Copy the lines of the listing below exactly, starting with the line that contains "elevation (m): 1500" and ending with the line that contains "state / province: San Martín", with both of those lines included.

────────────────────

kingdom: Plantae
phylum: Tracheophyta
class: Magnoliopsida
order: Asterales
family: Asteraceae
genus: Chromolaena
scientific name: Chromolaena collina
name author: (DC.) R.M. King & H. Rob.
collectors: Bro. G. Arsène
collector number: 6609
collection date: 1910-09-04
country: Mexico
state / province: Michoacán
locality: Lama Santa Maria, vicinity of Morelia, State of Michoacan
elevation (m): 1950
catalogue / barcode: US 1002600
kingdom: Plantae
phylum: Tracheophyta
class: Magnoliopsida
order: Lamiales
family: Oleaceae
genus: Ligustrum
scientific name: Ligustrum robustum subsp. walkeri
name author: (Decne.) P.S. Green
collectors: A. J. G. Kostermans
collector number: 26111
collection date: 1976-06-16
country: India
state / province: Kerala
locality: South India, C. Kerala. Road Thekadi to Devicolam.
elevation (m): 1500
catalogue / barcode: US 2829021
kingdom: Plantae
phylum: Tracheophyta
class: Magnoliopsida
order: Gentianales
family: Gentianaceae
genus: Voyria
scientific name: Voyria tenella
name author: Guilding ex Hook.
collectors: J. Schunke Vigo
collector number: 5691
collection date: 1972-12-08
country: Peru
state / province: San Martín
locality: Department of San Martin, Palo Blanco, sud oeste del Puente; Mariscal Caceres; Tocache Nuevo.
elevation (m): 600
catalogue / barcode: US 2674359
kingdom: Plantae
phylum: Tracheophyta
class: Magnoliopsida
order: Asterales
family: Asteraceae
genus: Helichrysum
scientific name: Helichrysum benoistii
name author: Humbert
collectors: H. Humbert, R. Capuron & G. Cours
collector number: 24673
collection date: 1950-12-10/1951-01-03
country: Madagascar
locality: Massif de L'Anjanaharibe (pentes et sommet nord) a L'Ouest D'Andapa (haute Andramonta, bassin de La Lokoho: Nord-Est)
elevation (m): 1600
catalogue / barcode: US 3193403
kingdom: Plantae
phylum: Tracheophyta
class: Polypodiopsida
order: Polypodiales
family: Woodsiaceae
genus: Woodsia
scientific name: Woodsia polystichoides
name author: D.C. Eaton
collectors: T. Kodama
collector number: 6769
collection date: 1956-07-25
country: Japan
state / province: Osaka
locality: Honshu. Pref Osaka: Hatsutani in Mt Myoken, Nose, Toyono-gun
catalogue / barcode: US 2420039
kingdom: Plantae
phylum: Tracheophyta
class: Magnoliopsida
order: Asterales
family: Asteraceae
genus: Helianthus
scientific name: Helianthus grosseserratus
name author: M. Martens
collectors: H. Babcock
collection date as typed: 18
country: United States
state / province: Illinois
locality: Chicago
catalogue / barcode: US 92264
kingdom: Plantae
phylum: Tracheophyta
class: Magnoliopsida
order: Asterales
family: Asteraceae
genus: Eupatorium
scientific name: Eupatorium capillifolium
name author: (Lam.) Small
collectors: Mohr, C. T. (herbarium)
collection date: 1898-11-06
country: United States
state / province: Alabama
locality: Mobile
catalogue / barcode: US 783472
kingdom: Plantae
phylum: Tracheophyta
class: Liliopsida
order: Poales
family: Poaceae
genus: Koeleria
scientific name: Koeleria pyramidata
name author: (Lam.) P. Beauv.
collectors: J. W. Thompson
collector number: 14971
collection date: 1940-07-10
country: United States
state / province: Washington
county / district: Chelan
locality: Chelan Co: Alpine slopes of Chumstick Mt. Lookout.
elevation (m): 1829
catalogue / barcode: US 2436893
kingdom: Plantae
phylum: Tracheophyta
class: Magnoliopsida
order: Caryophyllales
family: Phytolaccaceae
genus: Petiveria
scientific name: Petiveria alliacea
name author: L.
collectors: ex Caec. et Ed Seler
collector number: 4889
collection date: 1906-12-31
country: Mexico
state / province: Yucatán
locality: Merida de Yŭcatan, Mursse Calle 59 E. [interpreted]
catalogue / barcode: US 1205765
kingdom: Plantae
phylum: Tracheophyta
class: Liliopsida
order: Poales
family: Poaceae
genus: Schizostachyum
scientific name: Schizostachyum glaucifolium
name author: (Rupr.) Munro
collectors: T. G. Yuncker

────────────────────

◆ **WRITTEN ANSWER**:
elevation (m): 1500
catalogue / barcode: US 2829021
kingdom: Plantae
phylum: Tracheophyta
class: Magnoliopsida
order: Gentianales
family: Gentianaceae
genus: Voyria
scientific name: Voyria tenella
name author: Guilding ex Hook.
collectors: J. Schunke Vigo
collector number: 5691
collection date: 1972-12-08
country: Peru
state / province: San Martín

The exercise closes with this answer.